# [Given information]
§ §
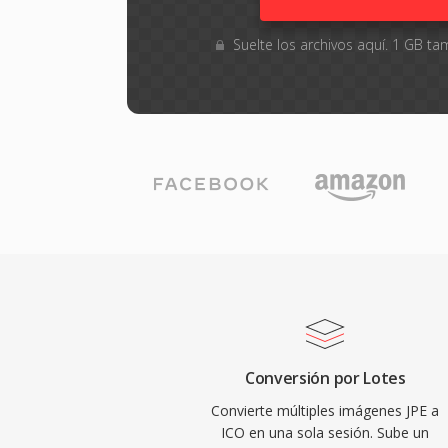
Suelte los archivos aquí. 1 GB 
Conversión por Lotes
Convierte múltiples imágenes JPE a
ICO en una sola sesión. Sube un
§ §
# [Exercise goal]
Leave the images out and transcribe the remaining data above word for word.

# [Response below]
Suelte los archivos aquí. 1 GB 
Conversión por Lotes
Convierte múltiples imágenes JPE a
ICO en una sola sesión. Sube un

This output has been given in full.